> _수행 과제_: 자료에서 "Se ha recibido" 문구가 있는 줄부터 "Regional (FEDER) para" 문구가 있는 줄까지, 양 끝 줄을 포함해 한 글자도 바꾸지 말고 그대로 옮겨 쓰십시오.

저장된 항목:
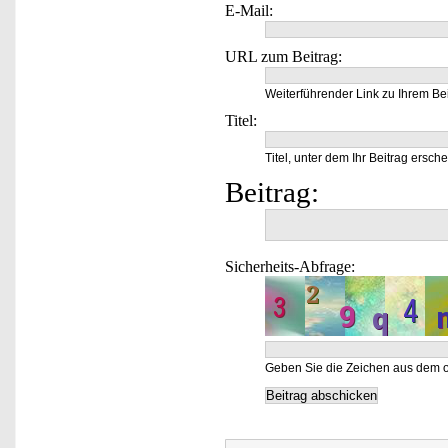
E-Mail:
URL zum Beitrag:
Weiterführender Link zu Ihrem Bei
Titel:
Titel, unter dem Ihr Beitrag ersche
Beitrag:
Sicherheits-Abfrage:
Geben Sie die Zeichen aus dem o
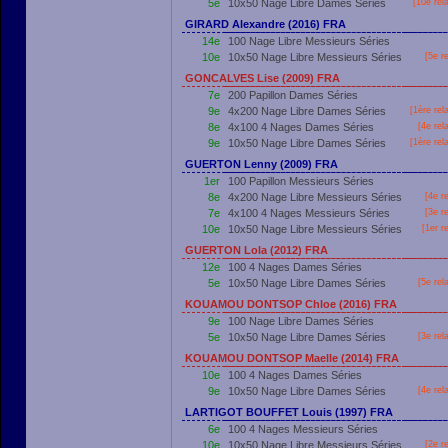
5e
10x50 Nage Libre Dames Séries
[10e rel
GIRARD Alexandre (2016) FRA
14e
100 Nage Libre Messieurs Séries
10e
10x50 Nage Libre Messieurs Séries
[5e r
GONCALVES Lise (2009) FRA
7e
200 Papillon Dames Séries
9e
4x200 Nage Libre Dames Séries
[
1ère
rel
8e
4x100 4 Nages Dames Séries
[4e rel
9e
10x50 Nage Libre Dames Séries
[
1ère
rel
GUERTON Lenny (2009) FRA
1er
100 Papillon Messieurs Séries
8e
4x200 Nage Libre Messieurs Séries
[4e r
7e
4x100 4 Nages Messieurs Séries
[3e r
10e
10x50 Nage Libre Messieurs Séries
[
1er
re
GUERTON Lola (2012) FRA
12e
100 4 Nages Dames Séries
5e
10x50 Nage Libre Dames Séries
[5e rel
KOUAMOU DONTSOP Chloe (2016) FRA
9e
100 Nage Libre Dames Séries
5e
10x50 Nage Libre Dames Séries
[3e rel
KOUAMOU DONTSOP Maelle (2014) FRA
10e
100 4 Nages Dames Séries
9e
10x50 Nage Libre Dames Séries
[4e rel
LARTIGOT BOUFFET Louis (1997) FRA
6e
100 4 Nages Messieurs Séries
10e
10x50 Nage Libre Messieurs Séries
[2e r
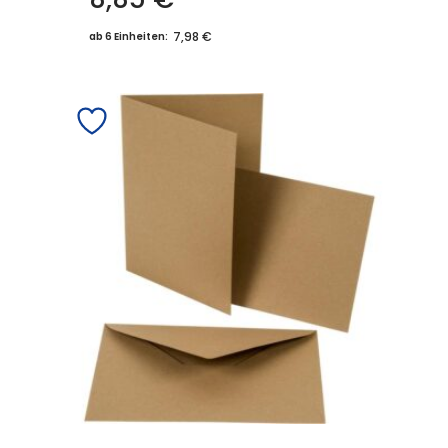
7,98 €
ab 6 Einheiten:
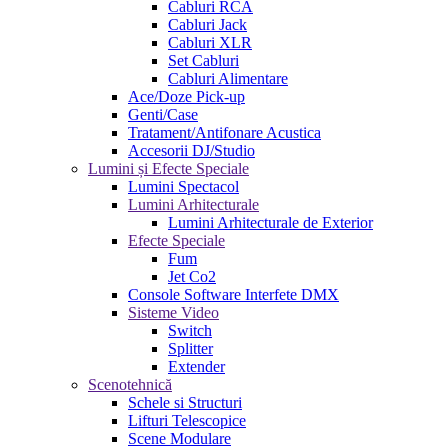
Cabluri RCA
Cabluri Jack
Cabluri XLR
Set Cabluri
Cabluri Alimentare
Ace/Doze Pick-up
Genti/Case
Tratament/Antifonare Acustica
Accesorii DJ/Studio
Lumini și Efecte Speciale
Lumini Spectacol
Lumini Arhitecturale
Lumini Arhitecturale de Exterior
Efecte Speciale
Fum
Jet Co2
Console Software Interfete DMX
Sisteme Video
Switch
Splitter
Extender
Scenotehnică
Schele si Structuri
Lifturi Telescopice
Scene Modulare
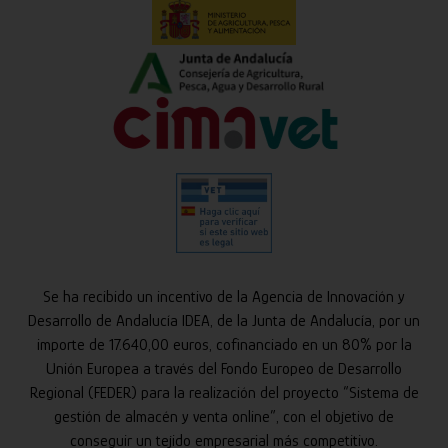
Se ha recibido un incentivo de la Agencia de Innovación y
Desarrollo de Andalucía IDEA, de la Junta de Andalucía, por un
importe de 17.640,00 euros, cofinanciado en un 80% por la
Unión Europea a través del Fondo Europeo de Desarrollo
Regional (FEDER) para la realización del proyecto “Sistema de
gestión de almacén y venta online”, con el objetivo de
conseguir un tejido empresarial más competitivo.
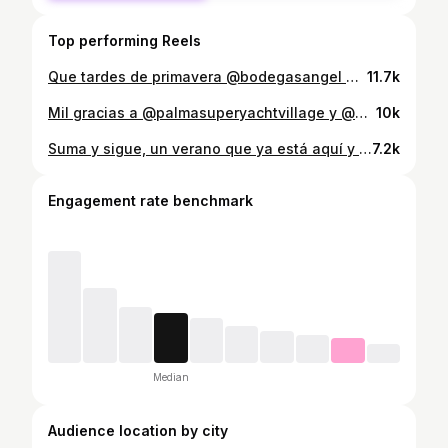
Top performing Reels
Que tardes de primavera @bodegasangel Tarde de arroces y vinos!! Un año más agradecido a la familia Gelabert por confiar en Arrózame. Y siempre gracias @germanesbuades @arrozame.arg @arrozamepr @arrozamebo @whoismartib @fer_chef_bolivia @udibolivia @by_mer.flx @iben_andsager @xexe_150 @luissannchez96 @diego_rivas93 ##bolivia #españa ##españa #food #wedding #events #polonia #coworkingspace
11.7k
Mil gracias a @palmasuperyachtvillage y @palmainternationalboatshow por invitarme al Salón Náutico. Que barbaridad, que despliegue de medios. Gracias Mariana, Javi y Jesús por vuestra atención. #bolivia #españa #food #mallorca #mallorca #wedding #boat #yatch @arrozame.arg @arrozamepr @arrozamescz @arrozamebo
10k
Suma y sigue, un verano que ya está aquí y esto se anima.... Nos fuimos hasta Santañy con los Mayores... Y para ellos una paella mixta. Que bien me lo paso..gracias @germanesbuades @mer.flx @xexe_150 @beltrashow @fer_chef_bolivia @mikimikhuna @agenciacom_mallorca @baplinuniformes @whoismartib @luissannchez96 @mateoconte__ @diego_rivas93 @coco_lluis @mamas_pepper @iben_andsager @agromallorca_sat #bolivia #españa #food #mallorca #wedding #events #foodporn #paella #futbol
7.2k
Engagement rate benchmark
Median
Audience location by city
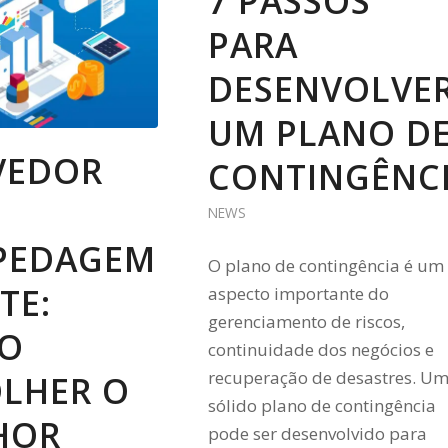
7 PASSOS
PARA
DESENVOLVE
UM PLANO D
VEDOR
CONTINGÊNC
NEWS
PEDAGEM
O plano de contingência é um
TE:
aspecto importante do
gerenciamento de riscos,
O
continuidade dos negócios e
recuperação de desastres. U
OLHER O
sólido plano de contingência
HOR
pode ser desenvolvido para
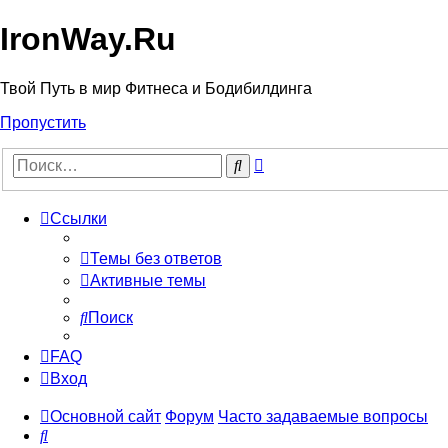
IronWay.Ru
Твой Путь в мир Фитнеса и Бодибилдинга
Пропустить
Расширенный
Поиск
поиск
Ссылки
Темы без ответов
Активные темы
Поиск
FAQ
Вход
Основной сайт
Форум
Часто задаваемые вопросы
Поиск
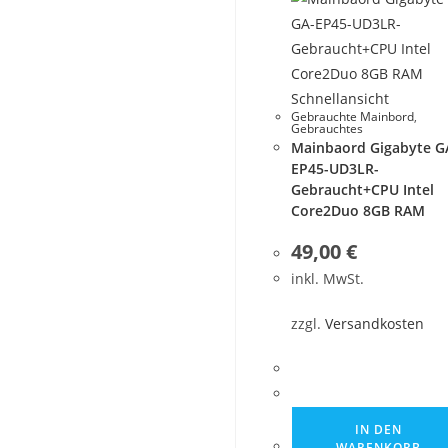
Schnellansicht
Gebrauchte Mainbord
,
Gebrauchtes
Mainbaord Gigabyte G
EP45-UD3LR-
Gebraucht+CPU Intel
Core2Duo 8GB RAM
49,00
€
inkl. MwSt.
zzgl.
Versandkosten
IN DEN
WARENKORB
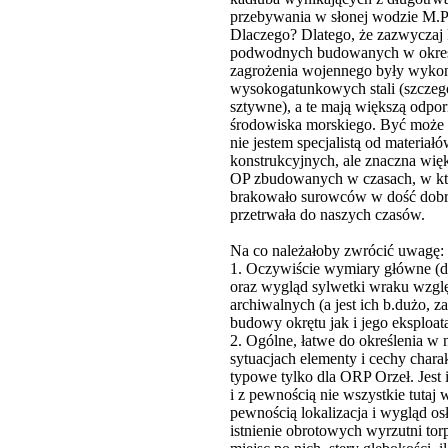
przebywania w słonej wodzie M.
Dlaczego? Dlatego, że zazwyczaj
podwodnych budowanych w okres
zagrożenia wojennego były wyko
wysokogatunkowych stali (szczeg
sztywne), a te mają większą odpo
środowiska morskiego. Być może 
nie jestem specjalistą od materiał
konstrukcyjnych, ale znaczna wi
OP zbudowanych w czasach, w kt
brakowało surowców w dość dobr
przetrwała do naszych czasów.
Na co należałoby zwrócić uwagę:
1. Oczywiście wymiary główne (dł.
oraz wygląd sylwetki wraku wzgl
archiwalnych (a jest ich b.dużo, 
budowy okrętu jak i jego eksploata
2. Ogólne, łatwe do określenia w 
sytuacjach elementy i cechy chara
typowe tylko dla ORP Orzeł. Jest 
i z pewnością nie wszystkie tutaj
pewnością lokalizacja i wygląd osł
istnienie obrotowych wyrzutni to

--

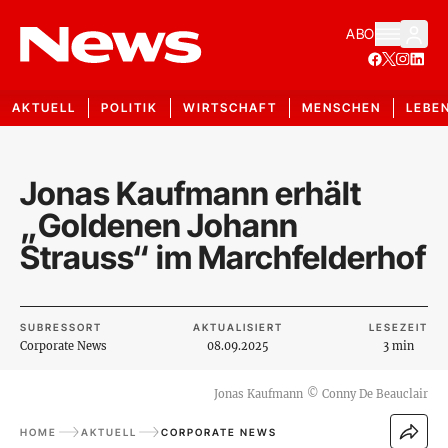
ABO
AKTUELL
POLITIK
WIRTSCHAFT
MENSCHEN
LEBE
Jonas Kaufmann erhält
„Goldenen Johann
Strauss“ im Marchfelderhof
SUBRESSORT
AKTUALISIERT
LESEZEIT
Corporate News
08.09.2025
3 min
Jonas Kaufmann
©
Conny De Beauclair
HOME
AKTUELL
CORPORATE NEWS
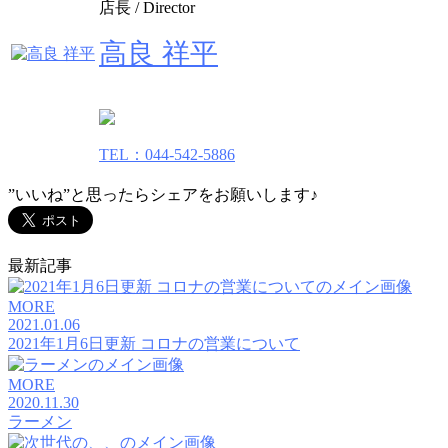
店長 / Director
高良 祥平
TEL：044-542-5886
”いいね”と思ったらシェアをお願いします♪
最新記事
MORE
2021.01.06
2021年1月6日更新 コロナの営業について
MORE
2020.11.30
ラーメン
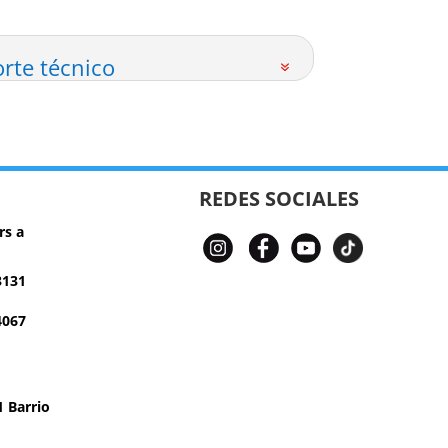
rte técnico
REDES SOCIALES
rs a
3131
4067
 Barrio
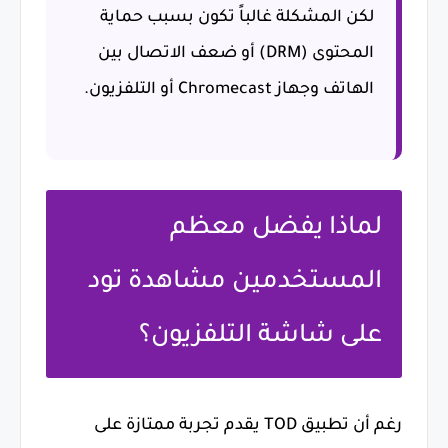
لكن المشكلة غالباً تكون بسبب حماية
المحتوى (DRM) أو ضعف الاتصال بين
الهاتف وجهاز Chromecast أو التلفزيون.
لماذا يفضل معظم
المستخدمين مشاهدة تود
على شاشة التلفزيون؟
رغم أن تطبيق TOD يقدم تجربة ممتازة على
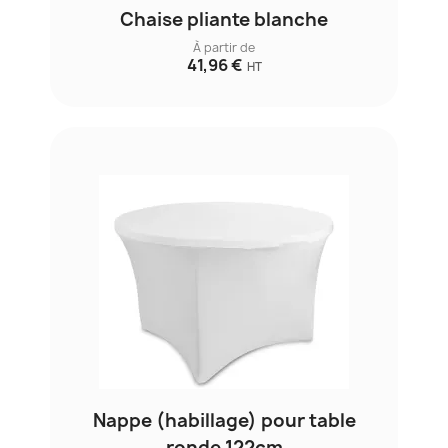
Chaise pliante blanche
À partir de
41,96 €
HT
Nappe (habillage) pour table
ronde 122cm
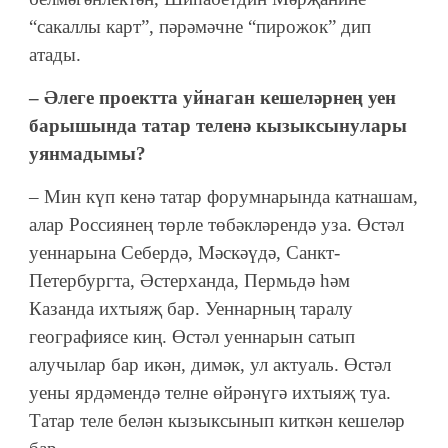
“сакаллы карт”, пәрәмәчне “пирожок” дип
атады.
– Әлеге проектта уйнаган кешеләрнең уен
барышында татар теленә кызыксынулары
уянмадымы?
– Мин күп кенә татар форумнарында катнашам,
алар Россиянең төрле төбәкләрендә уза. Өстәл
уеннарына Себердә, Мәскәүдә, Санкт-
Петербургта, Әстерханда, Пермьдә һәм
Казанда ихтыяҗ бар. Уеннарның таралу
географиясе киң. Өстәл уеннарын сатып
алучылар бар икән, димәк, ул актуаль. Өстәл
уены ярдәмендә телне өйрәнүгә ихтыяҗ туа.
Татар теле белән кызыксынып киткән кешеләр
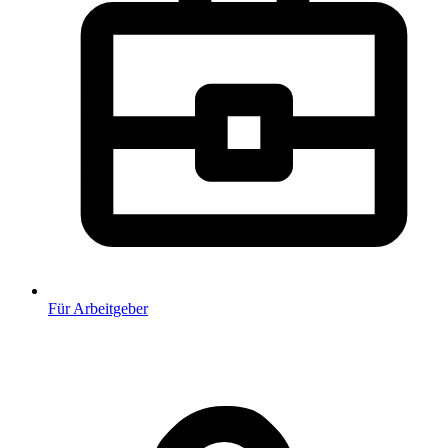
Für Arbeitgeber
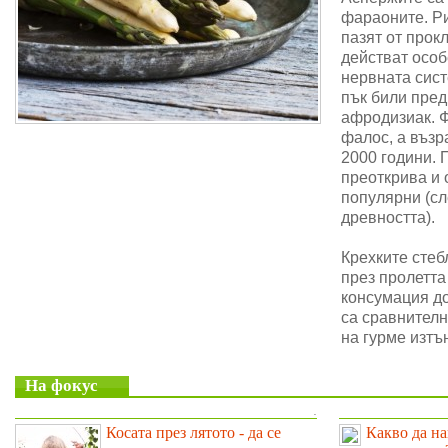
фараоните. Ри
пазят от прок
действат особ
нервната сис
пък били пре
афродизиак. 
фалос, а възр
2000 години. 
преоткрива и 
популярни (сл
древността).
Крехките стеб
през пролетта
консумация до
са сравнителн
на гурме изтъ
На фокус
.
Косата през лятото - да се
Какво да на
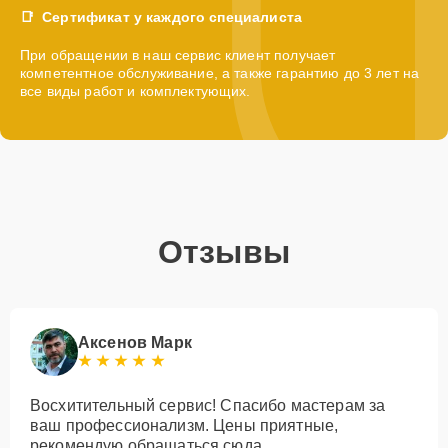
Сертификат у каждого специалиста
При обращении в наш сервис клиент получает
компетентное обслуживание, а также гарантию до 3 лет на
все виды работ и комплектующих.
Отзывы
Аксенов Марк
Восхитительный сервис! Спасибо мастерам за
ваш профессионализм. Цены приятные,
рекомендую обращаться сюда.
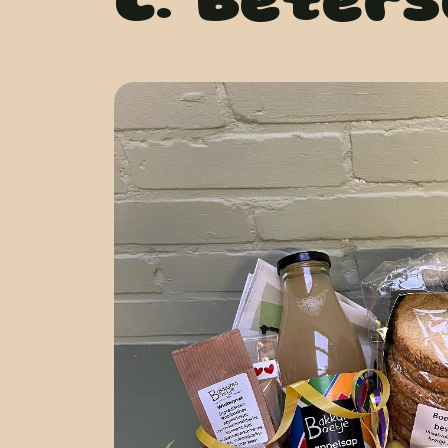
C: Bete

> _답안 작성란_:
Se ha recibido un incentivo de la Agencia de Innovación y
Desarrollo de Andalucía IDEA, de la Junta de Andalucía, por un
importe de 17.640,00 euros, cofinanciado en un 80% por la
Unión Europea a través del Fondo Europeo de Desarrollo
Regional (FEDER) para la realización del proyecto “Sistema de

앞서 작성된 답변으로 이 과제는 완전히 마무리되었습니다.